La proposition saoudienne, est-elle un plan pour regagner la confiance perdue ?  

Une proposition mise sous la lumière par une source du gouvernorat de «Socotra», qui déclara que «la direction des troupes saoudiennes dans la région, avait suggéré aux autorités locales de mettre fin au conflit dans l’île, et ce, suite à la rébellion menée par l’ancien chef de l’ordre et les Brigades al-Hizam soutenues par les EAU».
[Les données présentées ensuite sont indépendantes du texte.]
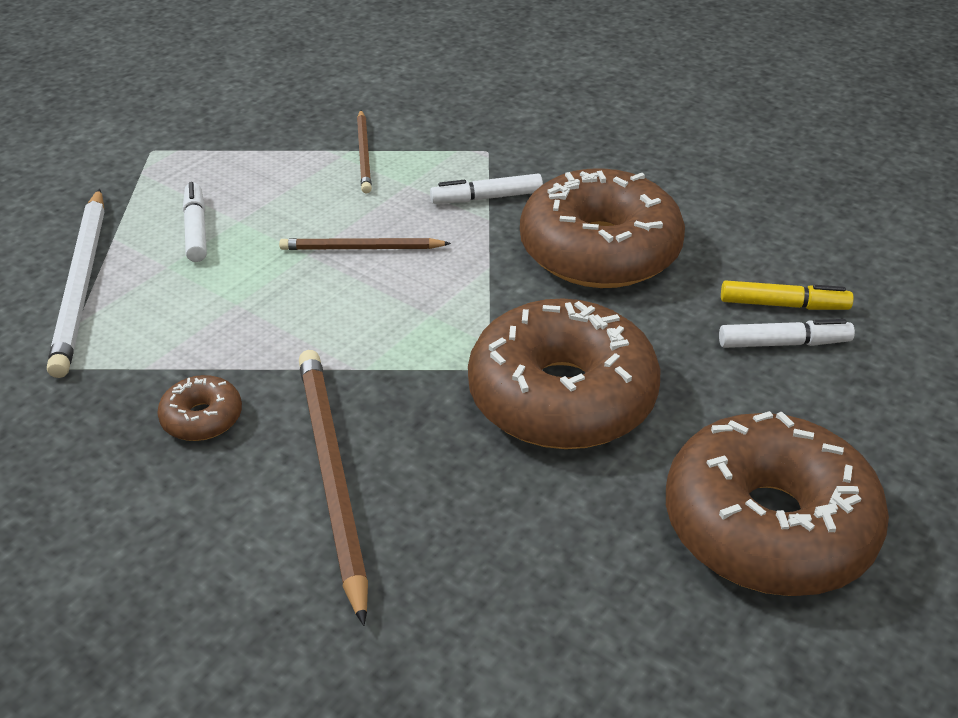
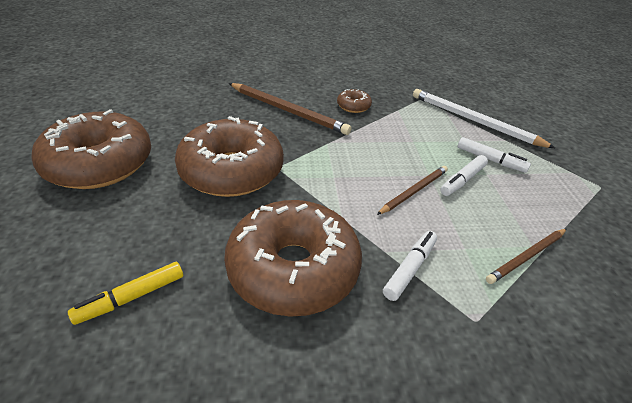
camera: 135 degrees right, 0 degrees up
brown pencil [357,110,372,193] -> brown pencil turned 75 degrees counterclockwise [486,229,566,284]
white marker [719,319,855,348] -> white marker moved to [440,155,488,196]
De même, elle expliqua que «les forces saoudiennes, avaient proposé d’accorder au directeur «Ali Ahmed al-Jardahi» jusqu’à dimanche, pour quitter le centre de la police, qu’il avait envahi avec les Brigades al-Hizam, et de le livrer à «Fayez Tahis», le nouveau directeur récemment désigné par le président yéménite «Hadi Mansour Abed Rabou»», et souligna que la proposition impliquait également la livraison de tous les points de barrage instaurés par les troupes soutenues par les EAU aux forces de sécurité locale.

De son côté, lors d‘une interview avec la chaîne d’informations «al-Jazeera», «Adel al-Husni», le dirigeant de la révolution yéménite du sud, a déclaré que «le retrait des Brigades vers Aden, résultait du fait qu’ils avaient, ainsi que les Brigades al-Hizam, échoué face à l’armée nationale», et bien qu’il n’ait pas caché son inquiétude, en se demandant de l’identité de la partie que vont combattre les troupes soutenues par les EAU, il espéra que les civils soient épargnés dans un conflit qui s’annonce féroce.

Les soldats abandonnés par le gouvernement et l’Arabie saoudite

Dans un contexte similaire, des responsables gouvernementaux yéménites, des activistes, des militants, et des civils ont demandé au président Hadi Mansour, ainsi qu’à la direction de la coalition arabe d’intervenir pour mettre terme à souffrance des centaines de blessés suite aux affrontements avec les Houthis, sur les différents fronts «dans les gouvernorats d’Aden, Lahedj, Abyin, Dhale».

Lors d‘une réunion tenue à Aden, ils avaient signalé la ségrégation raciale et arbitraire pratiquée à l’encontre des blessés dans les régions citées, et expliquant que la détérioration de la situation avait coûté la vie à deux combattants car ils n’avaient pas été transféré pour avoir des soins, ils ont annoncé qu’ils avaient organisé une série de protestations, au cas où les autorités concernées ne répondaient pas à leur appels durant les quelques jours à venir.

Rappelons toutefois que la crise au Yémen s’enflamme entre le gouvernement yéménite, les séparatistes, et les Houthis, trois fronts lourdement armés, et tous terminés à avoir leur propre état, et ne se souciant que très peu du sort du pays qui a sombré dans la guerre et de la vie des milliers de civils qui meurent chaque jour par dizaines.